Angriffe auf Krim und in Dagestan
Von Reinhard Lauterbach
RUSSIA-SHOOTINGS-MAKHACHKALA.JPG
Von der Videoüberwachung mitgeschnitten: Gefecht auf einer Straße in Machatschkala (23.6.2024)

Dass es bis zum Dienstag keine offizielle Reaktion der russischen Führung auf die Anschlagserie in Dagestan gegeben hat und offenbar auch ­keine größere Stellungnahme geben soll, ist erklärlich. Zum einen hat das offizielle Moskau anscheinend beschlossen, den Angriff auf einen Badestrand in Sewastopol vom Sonntag, bei dem durch die Explosion einer aus den USA gelieferten ATACMS-Rakete mindestens vier Menschen getötet und 153 verletzt wurden, zur größeren Nachricht zu machen. Die US-Botschafterin in Moskau wurde ins Außenministerium einbestellt und bekam »Vergeltungsmaßnahmen« angedroht. Das ist die Hauptfront.

Auch wenn in Dagestan mehr Menschen ums Leben gekommen sind, ist dies für das offizielle Russland erkennbar ein Nebenkriegsschauplatz. Selbst ein für lautstarke großrussische Sprüche bekannter Politiker wie Dmitri Rogosin hat diesmal davon abgeraten, die Ukraine für die Anschläge verantwortlich zu machen, wie es nach dem Angriff auf die »Crocus City Hall« im März sofort geschehen ist. Damit mache man es sich zu einfach, so Rogosin.

Zumindest liefert der Angriff auf den Badestrand Material für eine deutlich klarere Spur mindestens in die Ukraine, wenn nicht auch in die USA. Zwar ist nicht geklärt, ob die mit Kassettensprengköpfen geladene Rakete absichtlich über dem Strand explodieren sollte – wie es Russland darstellt – oder ob die Opfer unter den Badenden eine Nebenfolge ihres Abschusses waren – was zumindest Fragen an das eigene Militär aufwirft. Aber Raketen dieses Typs sollen maximal viele Menschen töten, nicht in erster Linie militärische Ziele ausschalten. Wer sie abfeuert, nimmt den Tod auch von Zivilisten in Kauf. Ist das Kiew zuzutrauen? Die Geschichte des Donbass seit 2014 gibt die Antwort.

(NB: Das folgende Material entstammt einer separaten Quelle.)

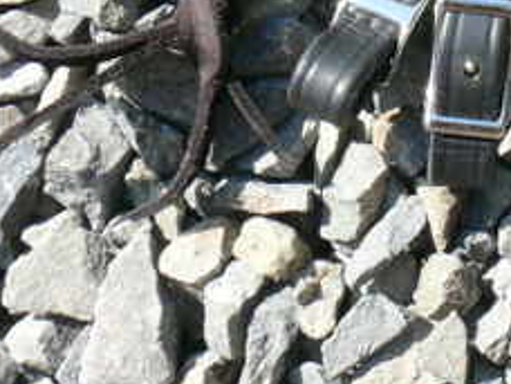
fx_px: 1816
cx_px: 876
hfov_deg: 14.4
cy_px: -260
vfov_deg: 11.4
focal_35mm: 123
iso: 100
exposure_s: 1/200
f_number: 5.6
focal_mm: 7.4
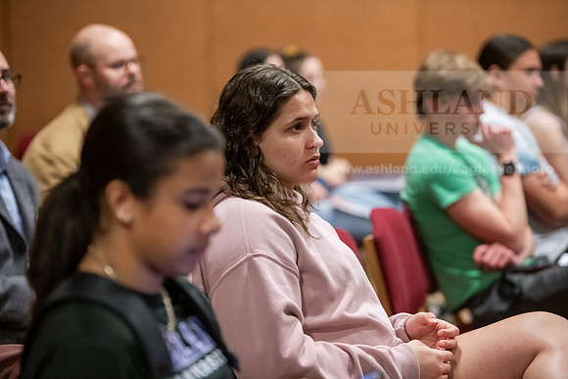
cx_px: 284
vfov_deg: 10.2
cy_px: 190
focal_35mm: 135
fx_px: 2130
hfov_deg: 15.2
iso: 4000
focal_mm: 135
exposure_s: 1/160
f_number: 3.2
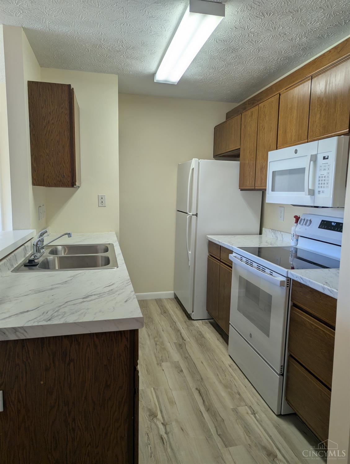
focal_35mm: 24
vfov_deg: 71.5
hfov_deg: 56.9
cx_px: 175
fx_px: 323
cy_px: 232
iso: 30
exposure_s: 1/30
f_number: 1.85
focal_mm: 6.81
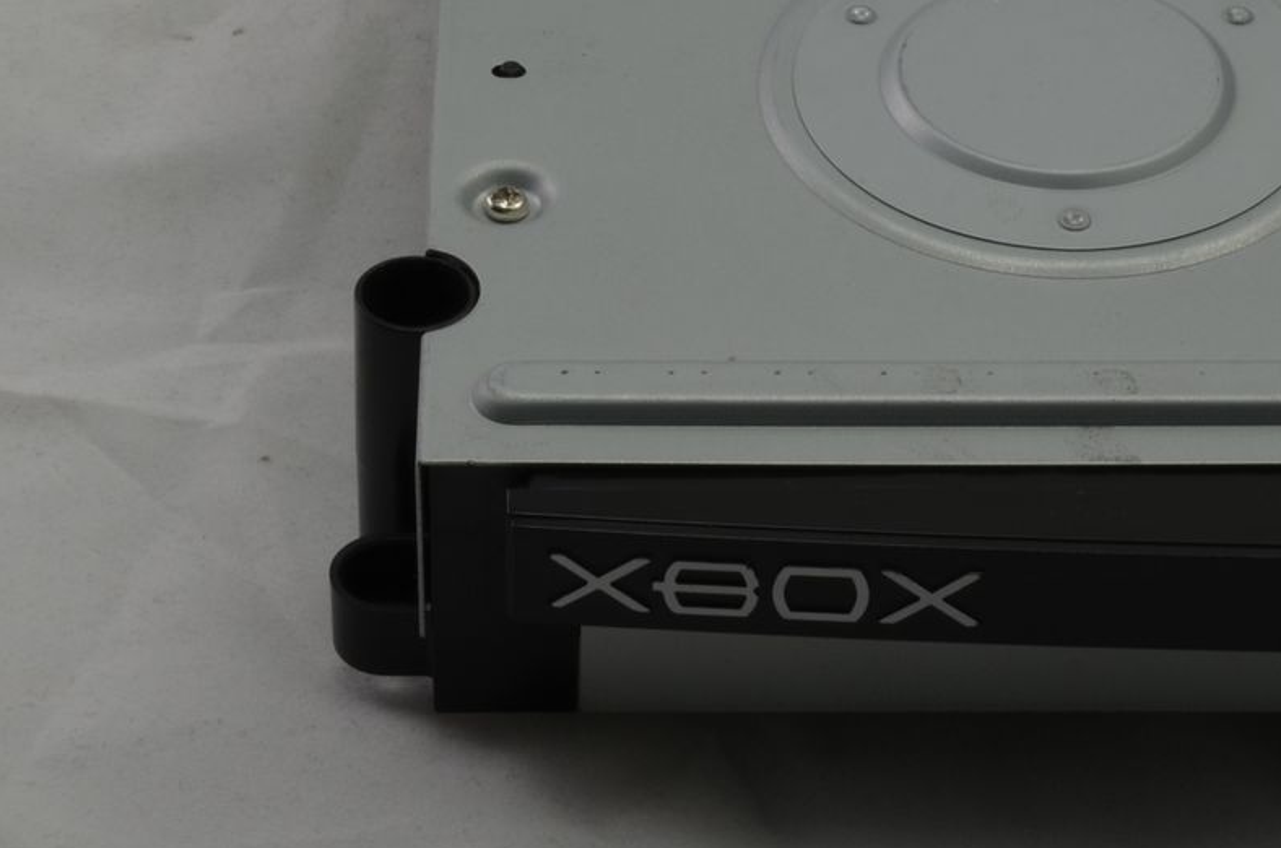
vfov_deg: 9.9
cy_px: 137
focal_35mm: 137
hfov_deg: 15.0
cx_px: 888
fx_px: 4865
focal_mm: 40
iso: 100
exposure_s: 1/2.5
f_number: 20
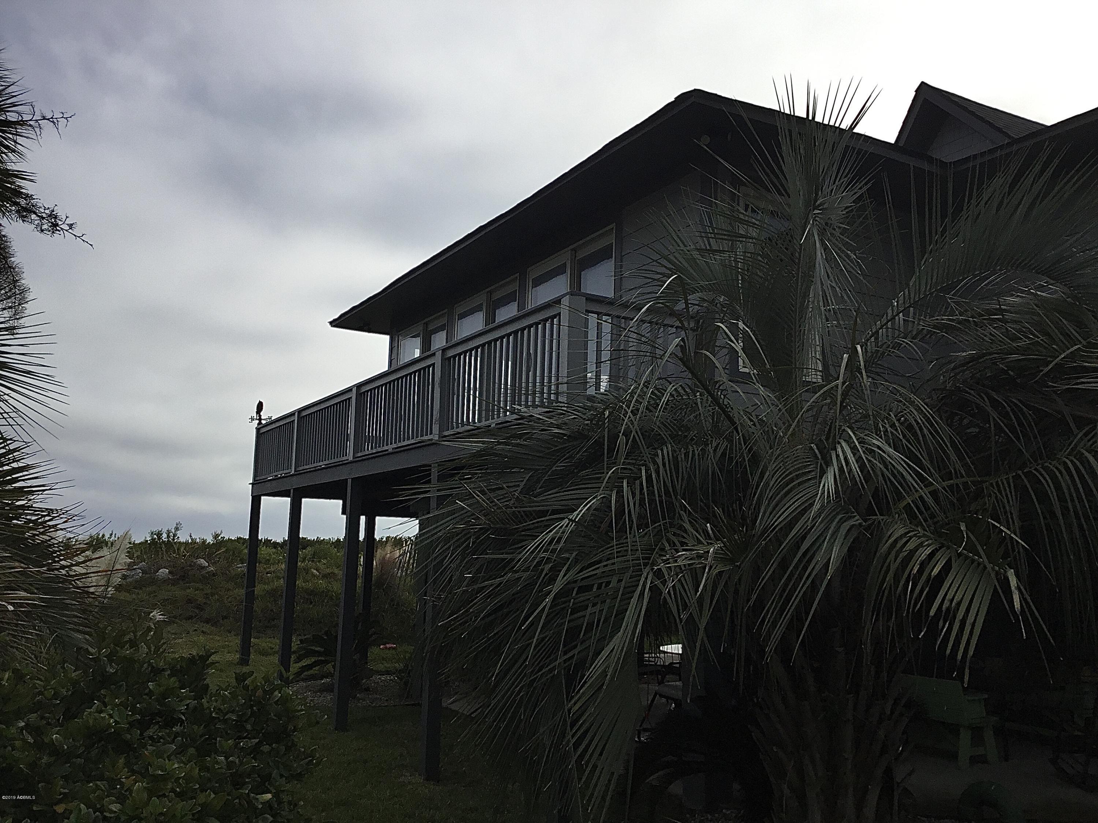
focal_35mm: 31
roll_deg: -0.7
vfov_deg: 45.4
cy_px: 412
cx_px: 549
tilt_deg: +7.8
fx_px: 983
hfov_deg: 58.4
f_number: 2.4
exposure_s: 1/2809
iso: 25
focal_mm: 3.3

Rogosin hat aber auch nach einer anderen Seite recht. Wenn drei der fünf oder sechs getöteten Terroristen in Dagestan Familienangehörige eines regionalen Verwaltungschefs waren, dann hat die russische Führung Anlass, sich um die Stabilität des Nordkaukasus sehr ernsthafte Gedanken zu machen. Denn dann dürfte es nicht in erster Linie das zweifellos bestehende soziale Elend in Dagestan gewesen sein, das die Attentäter zu ihren Taten inspiriert hat. Allzu laut auf den internationalen Islamismus zu zeigen, verbietet sich für Russland aber aus außenpolitischen Gründen. Saudi-Arabien ist BRICS-Partnerland, es ist als Standort eines künftigen Ukraine-Friedensgipfels unter Beteiligung Russlands im Gespräch, es ist außerdem ein in Russland geschätzter Partner im internationalen Ölhandel; die Türkei wiederum, wo sich alle möglichen islamistischen Zellen herumtreiben und wo die Moskauer Attentäter angeblich angeworben und ausgebildet wurden, ist ein Großabnehmer russischen Gases, auch für den Weiterverkauf nach Südost- und Zentraleuropa. Auch ihr gegenüber kann sich Russland nicht erlauben, politisch auf die Pauke zu hauen.